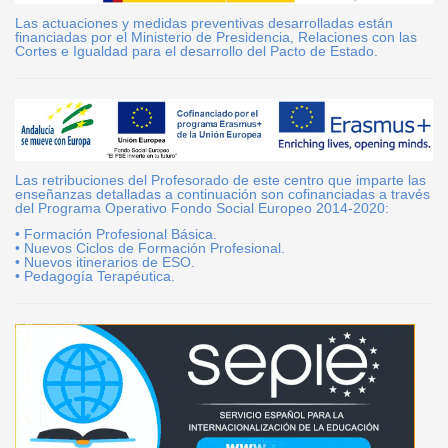
Las actuaciones y medidas preventivas desarrolladas están
financiadas por el Ministerio de Presidencia, Relaciones con las
Cortes e Igualdad para el desarrollo del Pacto de Estado.
Las retribuciones del Profesorado de este centro que imparte las
enseñanzas detalladas a continuación son cofinanciadas a través
del Programa Operativo Fondo Social Europeo 2014-2020:
• Formación Profesional Básica.
• Nuevos Ciclos de Formación Profesional.
• Nuevos itinerarios de ESO.
• Pedagogía Terapéutica.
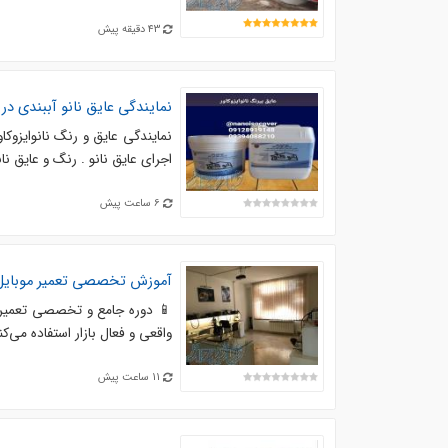
43 دقیقه پیش
نمایندگی عایق نانو آببندی در
نمایندگی عایق و رنگ نانوایزوکا
اجرای عایق نانو . رنگ و عایق نان
6 ساعت پیش
آموزش تخصصی تعمیر موبایل د
📱 دوره جامع و تخصصی تعمیرات 
واقعی و فعال بازار استفاده می‌کنیم، نه
11 ساعت پیش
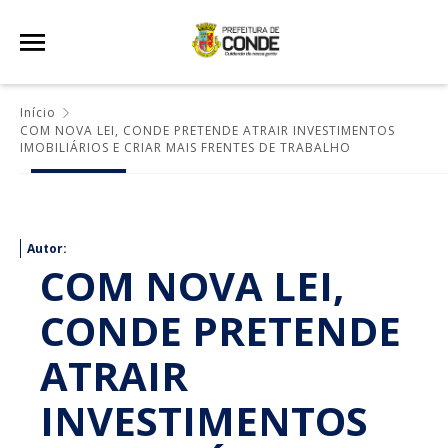
Início
COM NOVA LEI, CONDE PRETENDE ATRAIR INVESTIMENTOS
IMOBILIÁRIOS E CRIAR MAIS FRENTES DE TRABALHO
Autor:
COM NOVA LEI,
CONDE PRETENDE
ATRAIR
INVESTIMENTOS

Directive: Render every line of text in the data above as a JSON list of strings, one string per line, skipping blank lines. Leave the pictures out of the answer.

Result of the exercise:
[
  "Las actuaciones y medidas preventivas desarrolladas están",
  "financiadas por el Ministerio de Presidencia, Relaciones con las",
  "Cortes e Igualdad para el desarrollo del Pacto de Estado.",
  "Las retribuciones del Profesorado de este centro que imparte las",
  "enseñanzas detalladas a continuación son cofinanciadas a través",
  "del Programa Operativo Fondo Social Europeo 2014-2020:",
  "• Formación Profesional Básica.",
  "• Nuevos Ciclos de Formación Profesional.",
  "• Nuevos itinerarios de ESO.",
  "• Pedagogía Terapéutica.",
  "43 دقیقه پیش",
  "نمایندگی عایق نانو آببندی در",
  "نمایندگی عایق و رنگ نانوایزوکا",
  "اجرای عایق نانو . رنگ و عایق نان",
  "6 ساعت پیش",
  "آموزش تخصصی تعمیر موبایل د",
  "📱 دوره جامع و تخصصی تعمیرات ",
  "واقعی و فعال بازار استفاده می‌کنیم، نه",
  "11 ساعت پیش",
  "Início",
  "COM NOVA LEI, CONDE PRETENDE ATRAIR INVESTIMENTOS",
  "IMOBILIÁRIOS E CRIAR MAIS FRENTES DE TRABALHO",
  "Autor:",
  "COM NOVA LEI,",
  "CONDE PRETENDE",
  "ATRAIR",
  "INVESTIMENTOS"
]